The Tsonga are a group of the Bantu-speaking population who live in areas extending from St Lucia Bay on the northern KwaZulu Natal coast, up to the Sabie River, which flows through Zimbabwe and Mozambique. Tsonga groups also live in the Lydenburg, Soutpansberg, and Waterberg districts of the Northern Province, where they are interspersed with the Pedi in the west and the Venda and Lobedu in the north. In Mozambique, they live in the Delagoa Bay area, Inhambane, and northwards up to the Limpopo River mouth.

Their traditional culture and customs endured until the nineteenth century when the Tsonga came under the influence of the Zulu nation.

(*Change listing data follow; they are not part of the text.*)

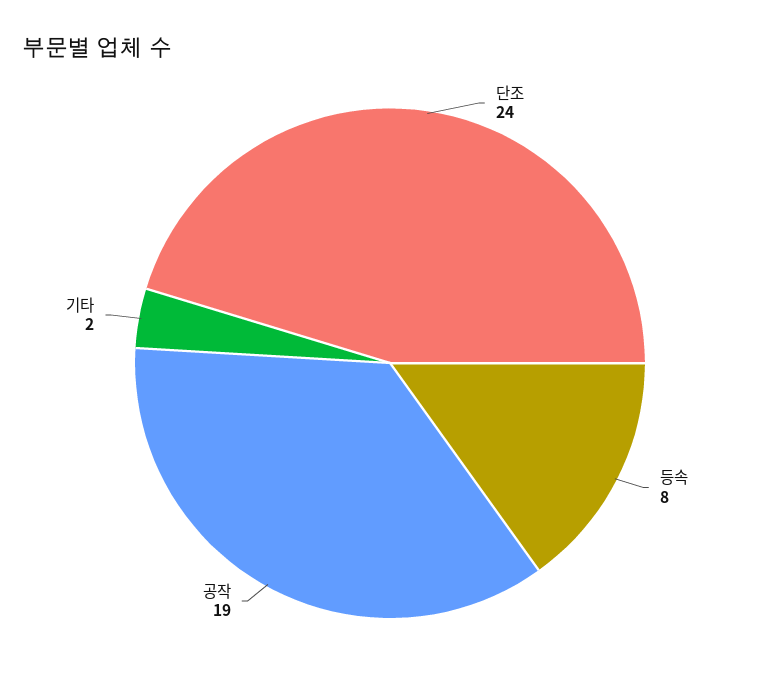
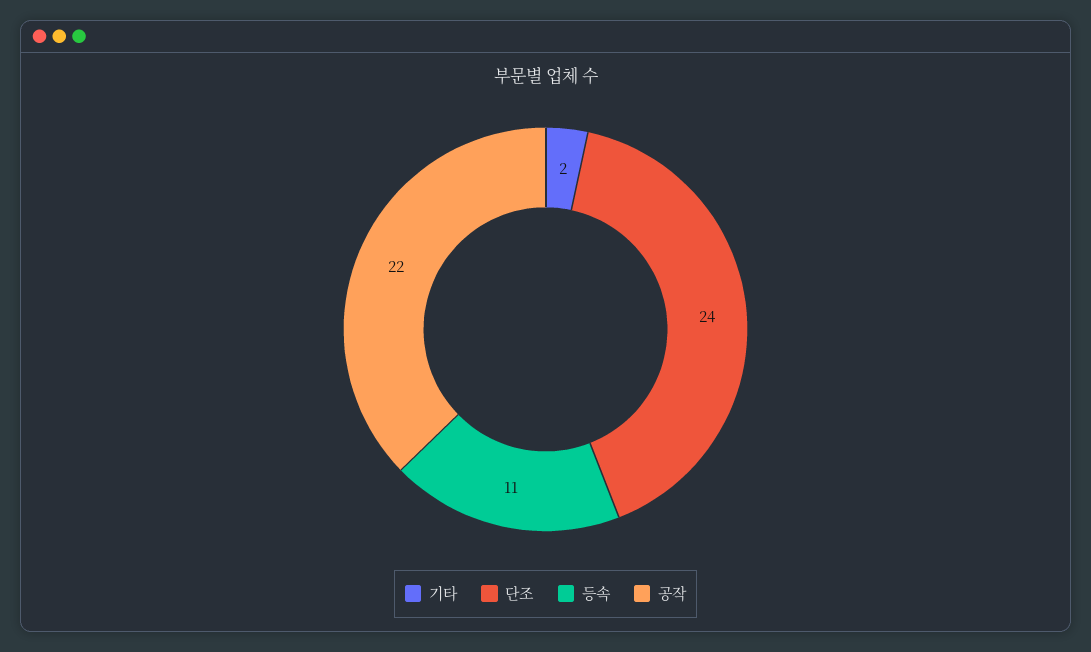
  {
    "단조": 24,
-   "등속": 8,
+   "등속": 11,
-   "공작": 19,
+   "공작": 22,
    "기타": 2
  }

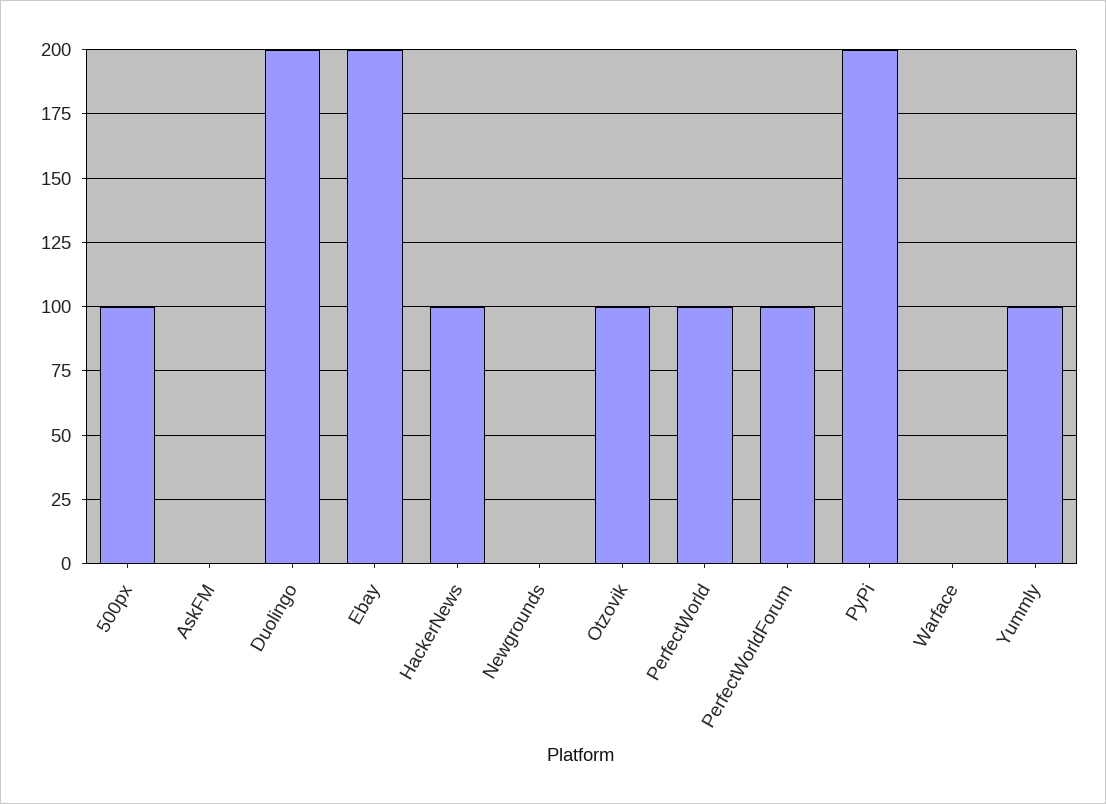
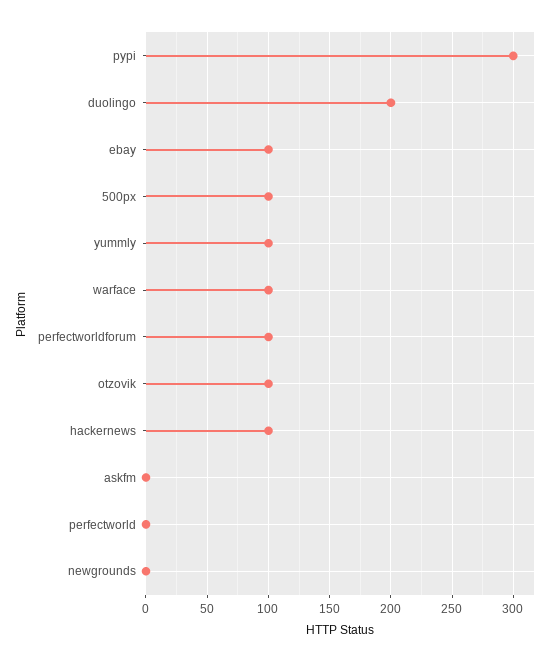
  {
    "500px": 100,
    "AskFM": 0,
    "Duolingo": 200,
-   "Ebay": 200,
+   "Ebay": 100,
    "HackerNews": 100,
    "Newgrounds": 0,
    "Otzovik": 100,
-   "PerfectWorld": 100,
+   "PerfectWorld": 0,
    "PerfectWorldForum": 100,
-   "PyPi": 200,
+   "PyPi": 300,
-   "Warface": 0,
+   "Warface": 100,
    "Yummly": 100
  }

Their cultural change has been slow, but since the industrialisation of South Africa during the twentieth century, their communal and national life has been fundamentally altered by conversion to Christianity, schooling, and labour migration. The smooth functioning of the traditional pattern of life is now breaking down rapidly. The name Tsonga was given to them by Zulu invaders who enslaved many clans between 1815 and 1830.

Though there are similarities between Tsonga and Zulu, it is not merely a dialect of Zulu. Unlike Zulu there are no click sounds, for the Tsonga apparently had no contact with the San. The Tsonga language has some affinities with Sotho, particularly with the Pedi dialect.

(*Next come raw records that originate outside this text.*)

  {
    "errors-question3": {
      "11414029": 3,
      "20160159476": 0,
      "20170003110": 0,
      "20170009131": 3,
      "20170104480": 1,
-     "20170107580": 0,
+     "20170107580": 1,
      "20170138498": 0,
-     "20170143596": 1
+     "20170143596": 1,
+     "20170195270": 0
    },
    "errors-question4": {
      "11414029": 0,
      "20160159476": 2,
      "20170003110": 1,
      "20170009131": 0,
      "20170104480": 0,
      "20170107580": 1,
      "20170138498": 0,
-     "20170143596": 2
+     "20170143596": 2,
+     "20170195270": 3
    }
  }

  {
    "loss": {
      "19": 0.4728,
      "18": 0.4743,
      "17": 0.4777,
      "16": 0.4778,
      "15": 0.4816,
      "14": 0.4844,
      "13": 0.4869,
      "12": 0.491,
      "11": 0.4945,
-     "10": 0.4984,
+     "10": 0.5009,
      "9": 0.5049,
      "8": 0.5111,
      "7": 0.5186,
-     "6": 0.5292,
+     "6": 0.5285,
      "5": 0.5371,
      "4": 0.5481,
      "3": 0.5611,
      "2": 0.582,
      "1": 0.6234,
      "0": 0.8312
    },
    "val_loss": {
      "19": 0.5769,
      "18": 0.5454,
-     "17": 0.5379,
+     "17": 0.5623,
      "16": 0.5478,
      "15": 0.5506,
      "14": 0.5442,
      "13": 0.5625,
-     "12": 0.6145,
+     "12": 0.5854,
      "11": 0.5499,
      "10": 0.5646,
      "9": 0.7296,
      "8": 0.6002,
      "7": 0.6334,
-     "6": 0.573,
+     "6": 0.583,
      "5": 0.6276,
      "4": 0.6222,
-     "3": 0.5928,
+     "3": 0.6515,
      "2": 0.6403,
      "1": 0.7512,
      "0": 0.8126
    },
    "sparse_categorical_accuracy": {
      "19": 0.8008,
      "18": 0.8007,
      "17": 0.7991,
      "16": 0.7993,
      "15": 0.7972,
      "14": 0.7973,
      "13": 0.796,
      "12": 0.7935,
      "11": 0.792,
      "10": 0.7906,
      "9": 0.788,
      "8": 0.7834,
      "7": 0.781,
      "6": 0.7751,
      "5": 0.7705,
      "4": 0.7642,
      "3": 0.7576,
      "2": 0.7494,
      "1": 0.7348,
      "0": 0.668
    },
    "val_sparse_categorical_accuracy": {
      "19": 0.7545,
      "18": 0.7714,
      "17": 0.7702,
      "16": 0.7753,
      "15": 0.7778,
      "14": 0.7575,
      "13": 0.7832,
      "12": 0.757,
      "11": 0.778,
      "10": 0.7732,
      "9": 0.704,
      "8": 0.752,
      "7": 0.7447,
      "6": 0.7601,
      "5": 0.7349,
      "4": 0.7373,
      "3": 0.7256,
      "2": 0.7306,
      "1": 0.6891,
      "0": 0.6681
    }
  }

Little is known of their early history. Some Tsonga think they came from the north in remote times 'along a wide, white straight road' until they reached the sea. Other clans believe they came from Natal or Swaziland.

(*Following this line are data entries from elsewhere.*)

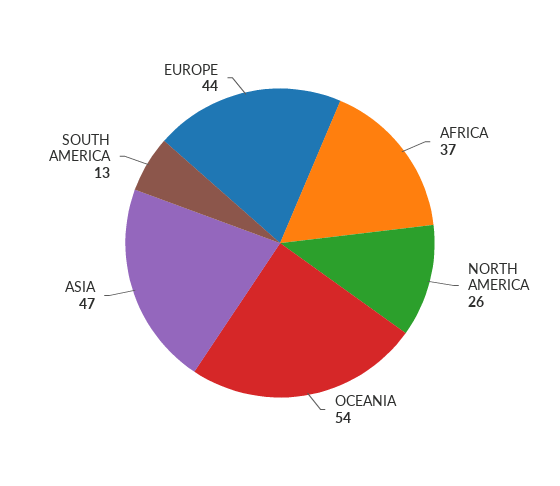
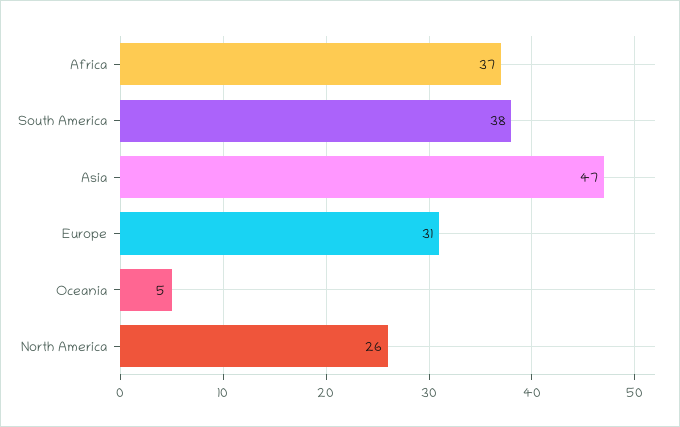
  {
    "AFRICA": 37,
    "NORTH AMERICA": 26,
-   "OCEANIA": 54,
+   "OCEANIA": 5,
    "ASIA": 47,
-   "SOUTH AMERICA": 13,
+   "SOUTH AMERICA": 38,
-   "EUROPE": 44
+   "EUROPE": 31
  }

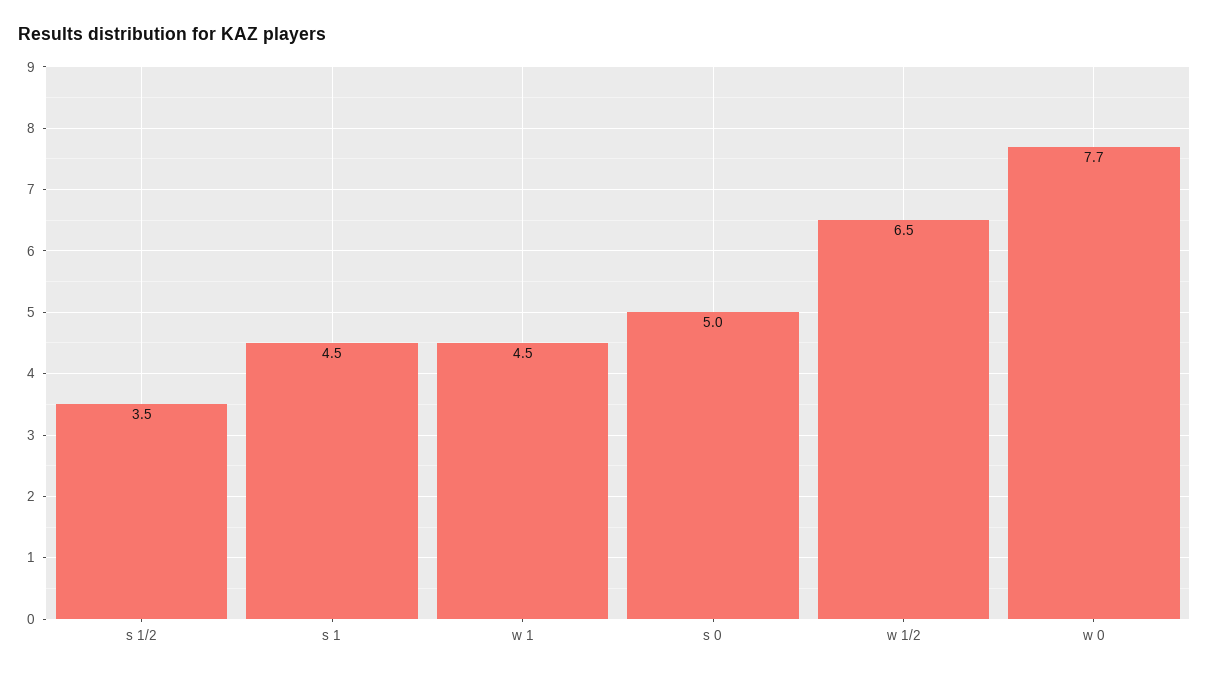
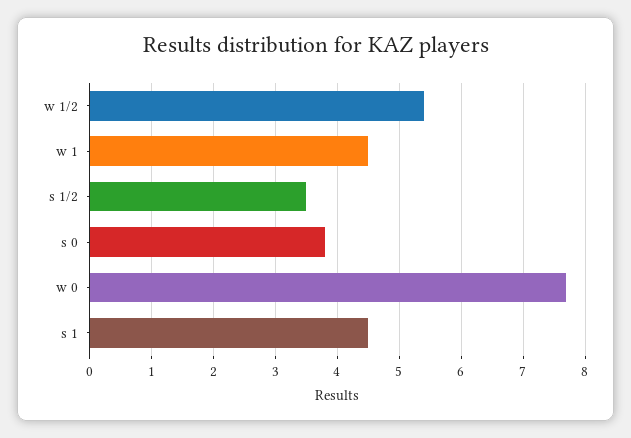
  {
    "s 1/2": 3.5,
    "s 1": 4.5,
    "w 1": 4.5,
-   "s 0": 5,
+   "s 0": 3.8,
-   "w 1/2": 6.5,
+   "w 1/2": 5.4,
    "w 0": 7.7
  }

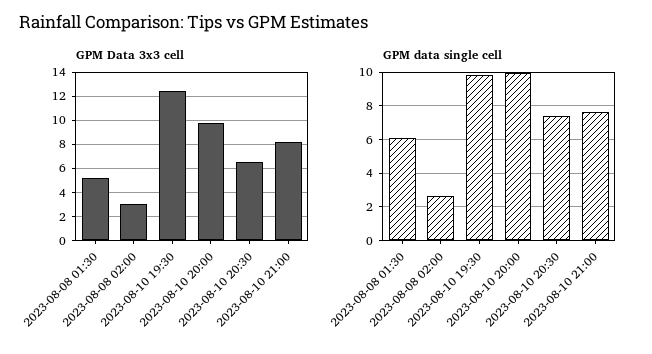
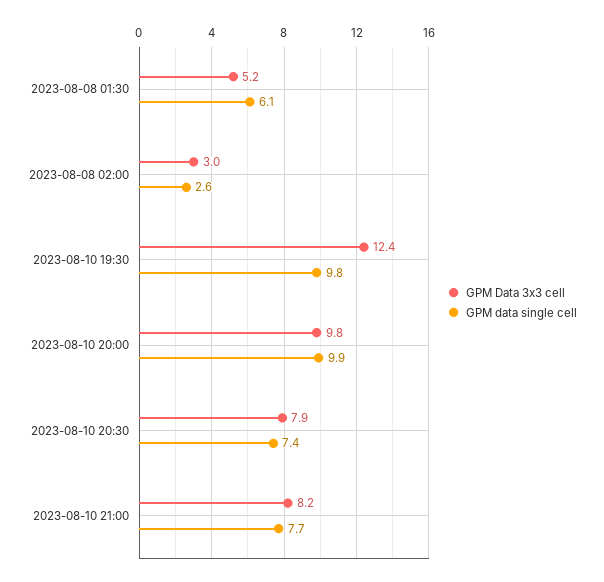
  {
    "GPM Data 3x3 cell": {
      "2023-08-08 01:30": 5.2,
      "2023-08-08 02:00": 3,
      "2023-08-10 19:30": 12.4,
      "2023-08-10 20:00": 9.8,
-     "2023-08-10 20:30": 6.5,
+     "2023-08-10 20:30": 7.9,
      "2023-08-10 21:00": 8.2
    },
    "GPM data single cell": {
      "2023-08-08 01:30": 6.1,
      "2023-08-08 02:00": 2.6,
      "2023-08-10 19:30": 9.8,
      "2023-08-10 20:00": 9.9,
      "2023-08-10 20:30": 7.4,
      "2023-08-10 21:00": 7.7
    }
  }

By the nineteenth century historical facts about the Tsonga were more accurate. Events were dominated by the devastation of Shaka and the migrations of other warriors, who fled from Shaka with their supporters during the mfecane.

Tsonga traditional societies, though regulated by strict laws, are less formalised than that of the Nguni or Sotho peoples. The traditional chiefdom comprises some hundreds or thousands of individuals who have collected around a chief. Every man is welcome to air his views, but the chief's advisers are those who can speak authoritatively on social order and the observance of customary laws.

A traditional patriarchal Tsonga kraal is a self-sufficient, well-defined, extended family community. It usually composes a head, his father, wives, children, and the aged who depend on him. Sometimes his younger brothers with their wives and children live with him.

The Tsonga are traditionally an agricultural people. Cattle are valued but do not thrive for the Tsonga live in areas that are prone to stock diseases. Goats and fowls are kept for food and for ritual sacrifices. The Tsonga also enjoy fish and Tsonga men build weirs at the river mouths, placing the baskets with the mouths leaning against the outgoing tide. Tsonga boys shoot fish with bows and arrows.